Mestre do jornalismo

Mania de Saúde: Sylvio Muniz

"Ele virava a noite no fechamento da edição e eu falava: ‘Caramba, veio direto, não tirou nem uma soneca?’. Ele respondia, na lata: ‘o jornal tem que chegar nas mãos dos leitores na data certa"

Mania de Saúde: Haroldo Zager
Haroldo Zager

Ao longo de três décadas de existência, o Mania de Saúde angariou uma enorme respeitabilidade na área médica, sendo o primeiro e maior jornal especializado em marketing médico de todo o interior do Estado do Rio de Janeiro. Mas, em que pese sua vocação publicitária, foi o jornalismo um dos grandes responsáveis por esse sucesso, uma vez que o Mania de Saúde sempre manteve uma redação composta por jornalistas formados na área, em vez de se dedicar à reprodução de artigos científicos.

Essa característica permitiu que os conteúdos médicos se tornassem cada vez mais acessíveis ao público, levando o Mania de Saúde a ser reconhecido por esse importante trabalho de divulgação. Por esse motivo, o jornal colecionou diversas homenagens e comendas de honra ao mérito, incluindo solenidades na Assembleia Legislativa do Estado do Rio de Janeiro (Alerj) e na Associação Brasileira de Imprensa (ABI), onde Sylvio Muniz, fundador do Mania de Saúde, foi recebido pelas mais diferentes autoridades, que reconheceram a relevância do mensário para todo o interior fluminense.

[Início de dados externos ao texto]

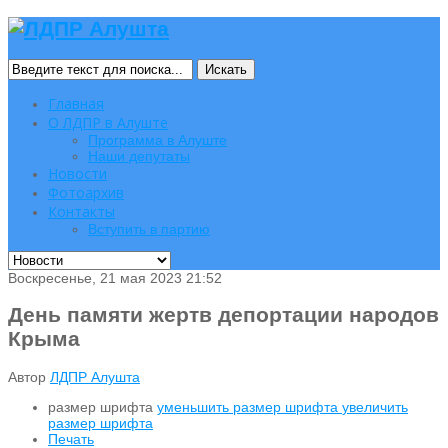
Искать
Главная
О ЛДПР в Алуште
Программа в Алуште
Наши депутаты
Новости
Фотоархив
Контакты
Вступить в партию
Воскресенье, 21 мая 2023 21:52
День памяти жертв депортации народов
Крыма
Автор
ЛДПР Алушта
размер шрифта
уменьшить размер шрифта
увеличить
размер шрифта
Печать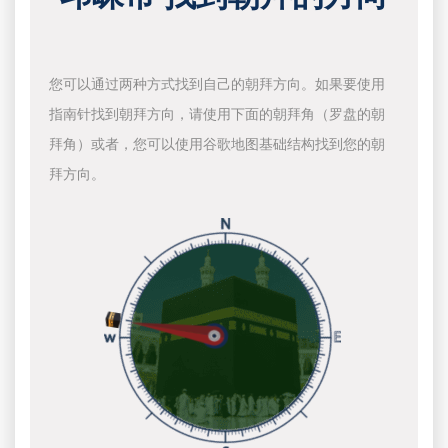
您可以通过两种方式找到自己的朝拜方向。如果要使用
指南针找到朝拜方向，请使用下面的朝拜角（罗盘的朝
拜角）或者，您可以使用谷歌地图基础结构找到您的朝
拜方向。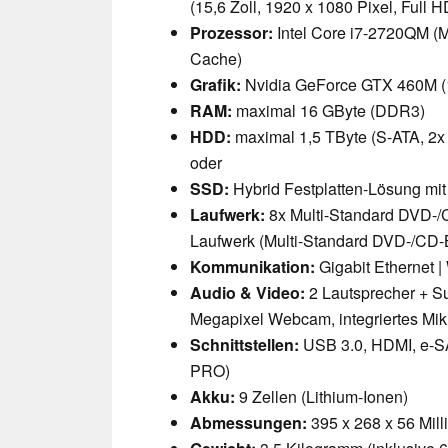
(15,6 Zoll, 1920 x 1080 Pixel, Full 
Prozessor:
Intel Core i7-2720QM (M
Cache)
Grafik:
Nvidia GeForce GTX 460M (1
RAM:
maximal 16 GByte (DDR3)
HDD:
maximal 1,5 TByte (S-ATA, 2
oder
SSD:
Hybrid Festplatten-Lösung m
Laufwerk:
8x Multi-Standard DVD-/
Laufwerk (Multi-Standard DVD-/CD-
Kommunikation:
Gigabit Ethernet 
Audio & Video:
2 Lautsprecher + S
Megapixel Webcam, integriertes Mik
Schnittstellen:
USB 3.0, HDMI, e-S
PRO)
Akku:
9 Zellen (Lithium-Ionen)
Abmessungen:
395 x 268 x 56 Milli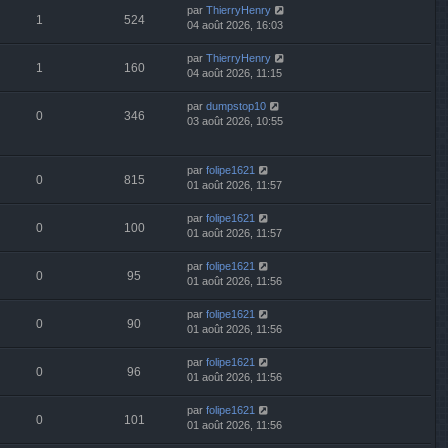
par
ThierryHenry
1
524
04 août 2026, 16:03
par
ThierryHenry
1
160
04 août 2026, 11:15
par
dumpstop10
0
346
03 août 2026, 10:55
par
folipe1621
0
815
01 août 2026, 11:57
par
folipe1621
0
100
01 août 2026, 11:57
par
folipe1621
0
95
01 août 2026, 11:56
par
folipe1621
0
90
01 août 2026, 11:56
par
folipe1621
0
96
01 août 2026, 11:56
par
folipe1621
0
101
01 août 2026, 11:56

Mas não foram apenas as entidades de classe que validaram o jornalismo praticado pelo Mania de Saúde. Profissionais de renome na área também nutriram grande apreço pelo mensário ao longo do tempo. Entre eles, encontra-se Haroldo Zager, cuja carreira está intimamente ligada ao célebre jornal O Pasquim, onde chegou a ser secretário de Redação e um de seus editores.

Tendo ocupado diversos cargos na área, chegando a ser Presidente da Imprensa Oficial do Estado do Rio de Janeiro, Haroldo Zager acompanhou os primórdios do Mania de Saúde e foi amigo de Sylvio Muniz, que sempre encontrava no Rio de Janeiro, especialmente nas épocas de impressão do jornal. Ele conta, à nossa reportagem, como era esse convívio.

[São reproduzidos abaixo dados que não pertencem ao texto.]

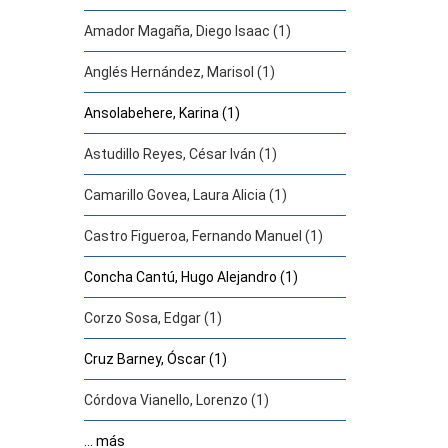
Amador Magaña, Diego Isaac (1)
Anglés Hernández, Marisol (1)
Ansolabehere, Karina (1)
Astudillo Reyes, César Iván (1)
Camarillo Govea, Laura Alicia (1)
Castro Figueroa, Fernando Manuel (1)
Concha Cantú, Hugo Alejandro (1)
Corzo Sosa, Edgar (1)
Cruz Barney, Óscar (1)
Córdova Vianello, Lorenzo (1)
... más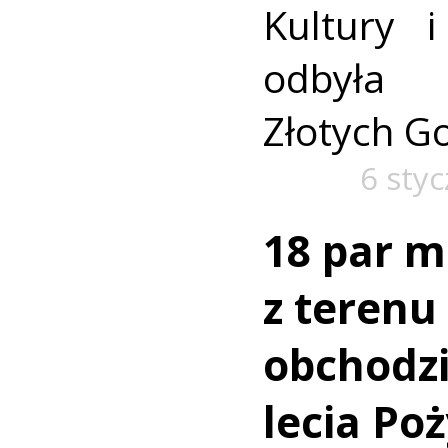
Kultury 
odbyła 
Złotych G
6 sty
18 par m
z teren
obchodzi
lecia Poż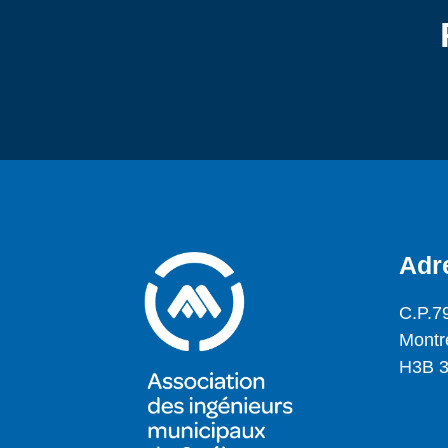
Adr
C.P.7
Montr
H3B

“Sylvio era um apaixonado pelo jornalismo e criou o Mania de Saúde, um jornal pioneiro na área de saúde e vida saudável. Lá se vão mais de 30 anos dando aos seus leitores e leitoras dicas para aprimorar o corpo e a mente”, lembra Haroldo. “Ele virava a noite no fechamento da edição, colocava as páginas no carro e dirigia até à rua Riachuelo, no Rio. Eu falava: ‘Caramba, veio direto, não tirou nem uma soneca?’. Ele respondia, na lata: ‘o jornal tem que chegar nas mãos dos leitores na data certa’”, recordou o jornalista, que também revela o que chama sua atenção no mensário enquanto leitor. “Certamente, a constância na linha editorial aliada a uma renovação editorial. O Mania é um jovem depois de trinta anos na praça. Salute!”.

Perguntado se já não se fazem mais jornalistas como antigamente, ele é taxativo: “não acredito. Sempre existirão bons e maus profissionais. Talvez o problema, hoje, não sejam os jornalistas, e sim os veículos cada vez mais comprometidos com interesses pouco republicanos”, cita Haroldo, que, não obstante, ressalta o jornalismo de qualidade praticado pelo Mania de Saúde, bem como o legado de amor à profissão deixado por Sylvio Muniz. “Ele se notabilizou, também, por ter ajudado a formar incontáveis jornalistas que passaram pela redação do Mania de Saúde, transmitindo os valores maiores desta nobre profissão. Um Mestre com letra maiúscula”, finalizou.